• **AIM OF THE TASK**:
Resume the history of the Stanmore business after its last sentence.

• **TEXT**:
━━━━━━
By the turn of the century, turnover was up to £7 million with clients including Wimpey, Lovell, Berkeleyand Laing Homes. Stanmore also carried out commercial work on colleges, offices and hospitals. At the same time as Chris planned for retirement, Raj became managing director and acquired more of the business, finally taking full control when Don retired in 2006. By then, annual turnover had reached around £30 million.
Growing with the business
Staff retention has been high thanks in part to the management and engineering team at Stanmore constantly having new challenges presented to them. Stanmore’s move into full-scale facades, window installation and architectural metal work has provided individuals with the opportunity to develop and grow with the business.
Raj commented: “If you want to add value to people and to the industry, you should be able to provide a very good service, and to do that, you need a lot of talent within your business. You must also be able to put a lot of packages in your offer (to clients). That way, you make it easy for clients to deal with just one person rather than with six or seven.
━━━━━━
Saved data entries
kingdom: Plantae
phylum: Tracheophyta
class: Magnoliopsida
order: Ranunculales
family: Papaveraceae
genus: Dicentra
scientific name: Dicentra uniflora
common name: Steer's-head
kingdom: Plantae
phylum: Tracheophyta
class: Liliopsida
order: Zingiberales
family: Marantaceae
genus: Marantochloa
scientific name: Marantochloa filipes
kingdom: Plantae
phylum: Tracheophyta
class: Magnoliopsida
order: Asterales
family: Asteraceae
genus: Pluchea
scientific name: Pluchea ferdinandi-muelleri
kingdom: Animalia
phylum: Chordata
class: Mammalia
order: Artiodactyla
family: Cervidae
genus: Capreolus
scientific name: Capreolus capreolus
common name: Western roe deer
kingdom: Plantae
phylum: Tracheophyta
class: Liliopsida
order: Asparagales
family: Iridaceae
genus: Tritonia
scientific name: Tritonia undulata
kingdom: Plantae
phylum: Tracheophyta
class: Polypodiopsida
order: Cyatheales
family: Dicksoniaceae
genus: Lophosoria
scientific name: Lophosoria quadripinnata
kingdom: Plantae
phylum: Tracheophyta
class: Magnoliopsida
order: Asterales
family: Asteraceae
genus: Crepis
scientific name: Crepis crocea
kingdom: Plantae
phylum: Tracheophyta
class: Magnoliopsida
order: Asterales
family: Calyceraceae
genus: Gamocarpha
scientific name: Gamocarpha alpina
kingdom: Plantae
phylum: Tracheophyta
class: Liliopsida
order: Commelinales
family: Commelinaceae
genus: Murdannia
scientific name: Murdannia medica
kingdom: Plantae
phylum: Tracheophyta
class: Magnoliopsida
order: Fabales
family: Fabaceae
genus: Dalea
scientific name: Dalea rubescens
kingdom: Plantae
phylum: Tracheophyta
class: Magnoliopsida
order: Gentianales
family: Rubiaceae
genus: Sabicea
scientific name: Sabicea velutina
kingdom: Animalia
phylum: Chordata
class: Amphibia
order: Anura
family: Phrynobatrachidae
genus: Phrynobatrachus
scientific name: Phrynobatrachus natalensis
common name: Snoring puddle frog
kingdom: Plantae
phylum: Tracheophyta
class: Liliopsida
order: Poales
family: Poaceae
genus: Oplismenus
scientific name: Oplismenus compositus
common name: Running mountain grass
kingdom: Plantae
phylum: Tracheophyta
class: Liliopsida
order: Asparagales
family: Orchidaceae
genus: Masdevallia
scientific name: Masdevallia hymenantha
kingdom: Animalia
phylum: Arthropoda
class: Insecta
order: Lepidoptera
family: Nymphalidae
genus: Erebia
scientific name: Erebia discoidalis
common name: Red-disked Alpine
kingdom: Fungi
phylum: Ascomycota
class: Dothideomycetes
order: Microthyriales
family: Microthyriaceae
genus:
━━━━━━
• **TASK RESPONSE**:
“Having multi-related packages in our business, plus a pool of very talented people, allows us to have the best service in the industry. If you stand still, you might go backwards, and we want to keep moving forward to attract talent and grow the business with the right people. Nobody has to leave Stanmore to progress their career.”
Moving into facades and metal work in the noughties took Stanmore to a new level: it was a seminal period. Stanmore’s senior team stopped thinking like a reactive subcontractor and started to look ahead, planning more like a manufacturer and taking a proactive leading specialist role.
Management control procedures and techniques have developed from the techniques Raj created during the 1990s. These ensure that jobs are estimated carefully, planned in detail from tender, through construction and onto final account.
Raj highlights the importance of technology. He explained: “We’re working on some 150 sites and we can find out what’s happening on any job at the touch of a button. We manage each contract carefully, which means we avoid shocks, both for us and our clients.”
Stanmore’s fortnightly contracts meetings are legendary and allow the whole team to share experiences, but they also serve to keep Raj close to his staff so that everyone remains focused on contract objectives.
“I still know 95 per cent of the people who work here,” said Raj. “Most of my senior team have grown with the business. We don’t hire and fire – if we make a mistake, we find ways to correct it, and we learn from it. We also learn from others.”
Raj is clearly passionate about his business, and his ambition is as strong as ever. He said: “I’d seen how professional main contractor clients had been, trying new ways of working to get better and become more competitive. I wanted us to be as professional as any main contractor or housebuilder.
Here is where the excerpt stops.